Now let's look at the perils of quasi-fungibility.  The nonlinear shapes of the option value and volatility surface cause all kind of troubles for fungibility that is based on approximated linearity.  As I discussed in the previous Newsletter, Gamma changes rapidly when an option approaches expiration, and profitability of delta hedging is sensitively path-dependent.  Such characteristics cause the delta to be less accurate, and offsetting Vega of different expiries to be less exact.  This is a systematic risk that needs to be paid close attention to.  On the other hand, Gamma gives us the convexity that can be a lot of leverage and opportunities, beyond the simple fungible delta and Vega trading.

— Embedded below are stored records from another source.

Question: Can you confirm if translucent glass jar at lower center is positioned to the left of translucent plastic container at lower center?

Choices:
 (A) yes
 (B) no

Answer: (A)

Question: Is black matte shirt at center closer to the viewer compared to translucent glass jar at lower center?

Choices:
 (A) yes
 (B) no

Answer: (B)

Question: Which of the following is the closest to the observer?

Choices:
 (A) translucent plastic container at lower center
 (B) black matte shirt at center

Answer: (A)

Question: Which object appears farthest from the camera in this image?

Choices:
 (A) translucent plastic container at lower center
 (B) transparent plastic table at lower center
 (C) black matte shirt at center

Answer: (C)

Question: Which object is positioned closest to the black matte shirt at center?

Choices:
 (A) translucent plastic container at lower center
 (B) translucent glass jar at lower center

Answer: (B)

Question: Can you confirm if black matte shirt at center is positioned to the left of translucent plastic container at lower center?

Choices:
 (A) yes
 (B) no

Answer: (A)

Then there is the peril of statistics.  Armed with a few data points and a linear regression function in Excel, anyone can create a linear relationship (or correlation), and thus some kind of "quasi-fungibility" to trade on.  Thus there are many pair-trading strategies -- looking at historical data of INTC vs AMD, HPQ vs DELL, gold vs equity market, etc., probably one can come up with some “strong” statistics, then many would pile on the similar trades on such statistical correlation.  Unfortunately, everyone can see the history, nobody can see the future.  Most of statistics that are based on historical data are tenuous at best.  Similarly, quasi-fungible idea based on "beta" carry the similar peril, since “beta” is a statistical measurement based on historical data.

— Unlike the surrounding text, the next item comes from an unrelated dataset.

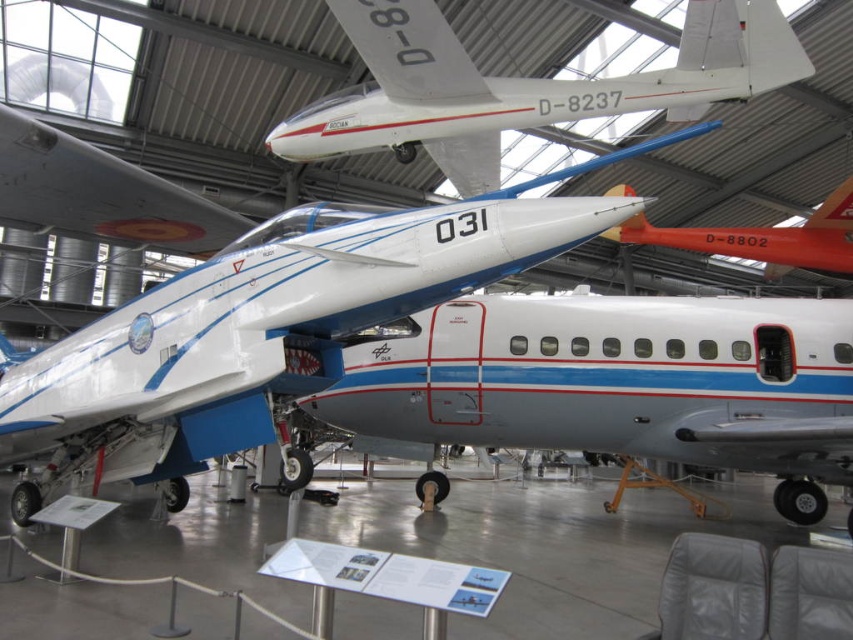
You are standing in the aircraft museum and want to take a photo of the white airplane with blue and red accents marked 031. The museum requires visitors to maintain a minimum distance of 6 meters from all exhibits for safety. If you are currently at point [76,364], can you safely take the photo without violating the distance rule?

The distance between point [76,364] and the viewer is 6.17 meters. Since 6.17 meters is greater than the required 6 meters, you can safely take the photo without violating the museum rules.

You are a tour guide at the aircraft museum and want to direct visitors to the white glossy airplane at upper center. Based on its coordinates, where should visitors look to find it?

The white glossy airplane at upper center is located at coordinates point (520, 86), so visitors should look towards the upper center area of the museum display.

It is important to distinguish 2 kinds of relationships:  constructive relationship and statistical relationship.  The first kind, the relationship is defined by some construction.  It can be simple (like the futures vs spot, ETF vs basket or benchmark), or intuitive, like the call-put parity, or complex, like option pricings.  Vol trading, based on the fungible delta and Vega from the constructive relationship of option pricing, faces the nonlinearity perils.  The second kind, statistics relationship, is too easy to be "discovered", even the ones built upon strong historical statistics can be easily broken by any fundamental factors.

As a practitioner, either as a trader trading on strategies that are based on certain quasi-fungibility, or a risk manager watching a complex book with many dimensions of fungible assumptions, first of all, one should be always very skeptical of relationships or correlations that are based on the statistics (remember Mark Twain’s famous saying: "There are 3 kinds of lies: lies, damned lies, and statistics.")  Secondly, for strong constructive relationship, we should be vigilant of any linear approximations that are being made, and keep a watchful eye on the pitfalls of nonlinearity.